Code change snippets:
******************************
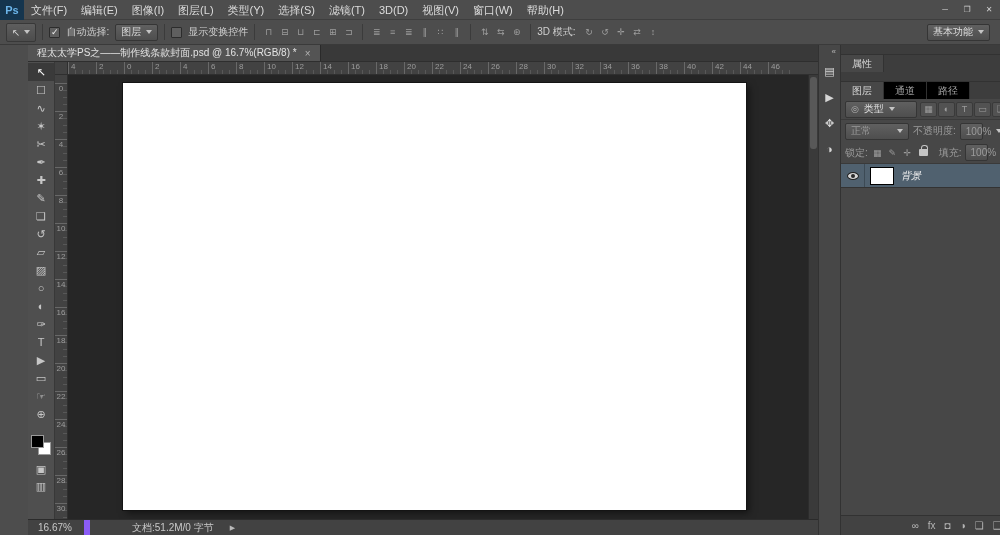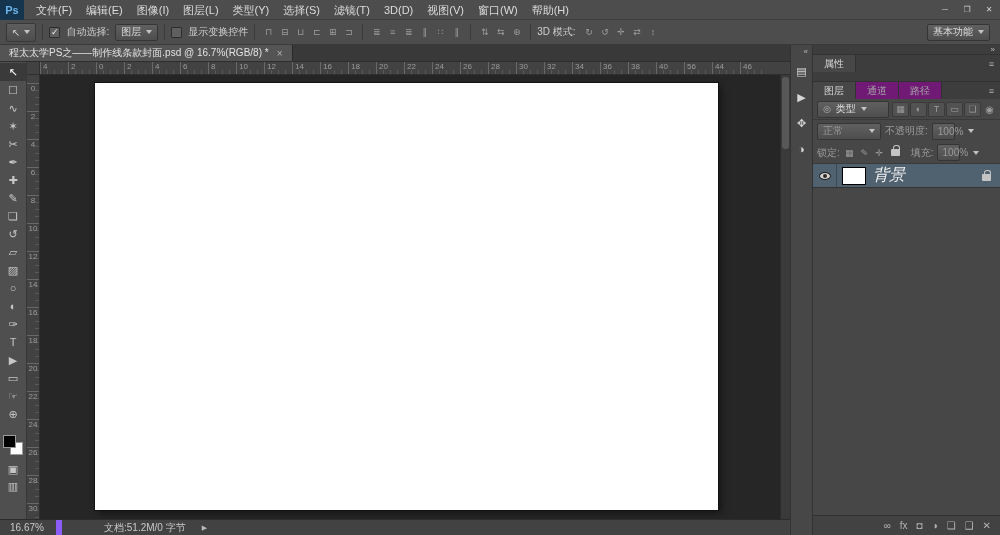--- a/index.html
+++ b/index.html
@@ -2,41 +2,41 @@
 <html><head>
 <meta charset="utf-8">
 <style>
   * { box-sizing: border-box; margin: 0; padding: 0; }
   html,body { width:1000px; height:535px; overflow:hidden; }
   body { font-family:"Liberation Sans","DejaVu Sans",sans-serif; background:#4d4d4d; color:#d8d8d8; }
   .app { width:1000px; height:535px; display:flex; flex-direction:column; }
 
   
   .menubar { height:20px; background:#4d4d4d; border-bottom:1px solid #3e3e3e; display:flex; align-items:center; font-size:11px; flex:0 0 20px; }
-  .pslogo { width:24px; height:20px; background:#15354e; color:#6cb5ea; font-weight:bold; display:flex; align-items:center; justify-content:center; margin-right:5px; }
+  .pslogo { width:24px; height:20px; background:#15354e; color:#6cb5ea; font-weight:bold; display:flex; align-items:center; justify-content:center; }
   .menu-items { display:flex; height:100%; }
   .menu-item { padding:0 7px; line-height:20px; color:#dcdcdc; }
   .win-controls { margin-left:auto; display:flex; height:100%; }
   .winbtn { width:22px; display:flex; align-items:center; justify-content:center; font-size:8px; color:#cfcfcf; }
 
   
   .optionsbar { height:25px; background:#4d4d4d; border-bottom:1px solid #3a3a3a; display:flex; align-items:center; gap:6px; padding:0 6px; font-size:10px; flex:0 0 25px; }
   .sep { width:1px; height:16px; background:#3b3b3b; }
   .toolpreset { display:flex; align-items:center; gap:4px; height:19px; padding:0 5px; background:linear-gradient(#5e5e5e,#4c4c4c); border:1px solid #383838; border-radius:2px; }
   .tp-icon { color:#d8d8d8; font-size:10px; }
   .cb { width:11px; height:11px; background:#5f5f5f; border:1px solid #2c2c2c; border-radius:1px; font-size:9px; line-height:9px; text-align:center; color:#efefef; }
   .oblabel { color:#cfcfcf; }
   .dd { display:flex; align-items:center; gap:5px; height:17px; padding:0 5px; background:linear-gradient(#606060,#4e4e4e); border:1px solid #353535; border-radius:2px; color:#dcdcdc; font-size:10px; }
   .arr { width:0; height:0; border-left:3px solid transparent; border-right:3px solid transparent; border-top:4px solid #c4c4c4; }
   .obi-group { display:flex; gap:1px; }
   .obi { width:15px; height:16px; display:flex; align-items:center; justify-content:center; color:#9d9d9d; font-size:9px; }
   .wsbtn { margin-left:auto; margin-right:4px; }
 
   
-  .mainrow { flex:1; display:flex; min-height:0; }
+  .mainrow { flex:1; display:flex; min-height:0;margin-left:28px; }
   .left-area { width:790px; flex:0 0 790px; display:flex; flex-direction:column; min-width:0; }
 
   
   .tabrow { height:17px; flex:0 0 17px; background:#393939; display:flex; align-items:stretch; border-bottom:1px solid #2e2e2e; }
   .doctab { display:flex; align-items:center; gap:8px; padding:0 9px; background:#545454; color:#e2e2e2; font-size:10px; border-right:1px solid #2a2a2a; }
   .tabclose { color:#b3b3b3; }
 
   
   .workrow { flex:1; display:flex; min-height:0; }
   .toolbar { width:27px; flex:0 0 27px; background:#4f4f4f; border-right:1px solid #383838; display:flex; flex-direction:column; align-items:center; padding-top:1px; }
@@ -76,21 +76,21 @@
   .mini-dock { width:22px; flex:0 0 22px; background:#474747; border-left:1px solid #323232; display:flex; flex-direction:column; align-items:center; }
   .md-top { height:13px; align-self:flex-end; padding:2px 4px 0 0; font-size:8px; color:#b8b8b8; }
   .md-icons { display:flex; flex-direction:column; align-items:center; }
   .md-icon { width:18px; height:18px; margin:4px 0; display:flex; align-items:center; justify-content:center; color:#d6d6d6; font-size:11px; }
 
   
   .panel-dock { width:188px; flex:0 0 188px; background:#474747; border-left:1px solid #323232; display:flex; flex-direction:column; }
   .dock-top { height:10px; flex:0 0 10px; background:#3d3d3d; border-bottom:1px solid #323232; display:flex; justify-content:flex-end; align-items:center; padding-right:5px; font-size:8px; color:#b8b8b8; }
   .ptabs { height:17px; flex:0 0 17px; background:#3d3d3d; display:flex; align-items:stretch; }
   .ptab { display:flex; align-items:center; padding:0 11px; font-size:10px; background:#474747; color:#d8d8d8; border-right:1px solid #323232; }
-  .ltabs .ptab { background:#701a75; color:#a6a6a6; }
+  .ltabs .ptab { background:#000000; color:#a6a6a6; }
   .ltabs .ptab:first-child { background:#474747; color:#d8d8d8; }
   .pmenu { margin-left:auto; display:flex; align-items:center; padding-right:6px; color:#b3b3b3; font-size:9px; }
   .prop-body { height:148px; flex:0 0 148px; background:#474747; border-bottom:1px solid #323232; padding:7px 9px; font-size:10px; color:#c2c2c2; }
   .dock-gap { height:10px; flex:0 0 10px; background:#3d3d3d; border-bottom:1px solid #323232; }
 
   .layers-filter { height:21px; flex:0 0 21px; display:flex; align-items:center; gap:3px; padding:0 4px; border-bottom:1px solid #3a3a3a; }
   .filter-dd { width:72px; }
   .fpick { font-size:9px; color:#b0b0b0; }
   .fi { width:17px; height:15px; display:flex; align-items:center; justify-content:center; background:#525252; border:1px solid #3a3a3a; border-radius:2px; color:#9c9c9c; font-size:9px; }
   .ftoggle { margin-left:auto; color:#9c9c9c; font-size:10px; padding-right:2px; }
@@ -103,21 +103,21 @@
 
   .layers-lock { height:22px; flex:0 0 22px; display:flex; align-items:center; gap:3px; padding:0 4px; border-bottom:1px solid #3a3a3a; }
   .li { width:13px; height:14px; display:flex; align-items:center; justify-content:center; color:#9b9b9b; font-size:9px; }
   .fill-label { margin-left:6px; }
 
   .layer-row { height:24px; flex:0 0 24px; background:#50616f; border-bottom:1px solid #333; display:flex; align-items:center; }
   .eye-cell { width:24px; height:100%; flex:0 0 24px; border-right:1px solid #3c4a55; display:flex; align-items:center; justify-content:center; }
   .eyeicon { width:12px; height:8px; background:#d6d6d6; border:1px solid #1e1e1e; border-radius:50%; position:relative; }
   .eyeicon::after { content:""; position:absolute; left:3px; top:1px; width:4px; height:4px; border-radius:50%; background:#2a2a2a; }
   .thumb { width:24px; height:18px; background:#ffffff; border:1px solid #000; margin:0 7px 0 5px; }
-  .lname { font-size:16px; font-style:italic; color:#f2f2f2; }
+  .lname { font-size:10px; font-style:italic; color:#f2f2f2; }
   .llock { margin-left:auto; margin-right:9px; }
   .lockicon { position:relative; width:9px; height:7px; background:#c4c4c4; border-radius:1px; display:inline-block; }
   .lockicon::before { content:""; position:absolute; left:2px; top:-4px; width:5px; height:5px; border:1px solid #c4c4c4; border-bottom:none; border-radius:3px 3px 0 0; }
   .layer-empty { flex:1; background:#474747; }
   .layers-bottom { height:20px; flex:0 0 20px; background:#424242; border-top:1px solid #323232; display:flex; align-items:center; justify-content:flex-end; gap:9px; padding:0 9px; }
   .pbi { color:#b3b3b3; font-size:10px; }
 </style>
 </head>
 <body>
 
@@ -273,21 +273,21 @@
                 <span class="hcell">22</span>
                 <span class="hcell">24</span>
                 <span class="hcell">26</span>
                 <span class="hcell">28</span>
                 <span class="hcell">30</span>
                 <span class="hcell">32</span>
                 <span class="hcell">34</span>
                 <span class="hcell">36</span>
                 <span class="hcell">38</span>
                 <span class="hcell">40</span>
-                <span class="hcell">56</span>
+                <span class="hcell">42</span>
                 <span class="hcell">44</span>
                 <span class="hcell">46</span>
               </div>
           </div>
           <div class="canvas-body">
             <div class="vruler">
 
             <span class="vcell">0</span>
                 <span class="vcell">2</span>
                 <span class="vcell">4</span>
******************************
TRY IT:
One number makes up the answer: the number of lines among the entries that include the word "absolute".

RESULT OF THIS EXERCISE:
2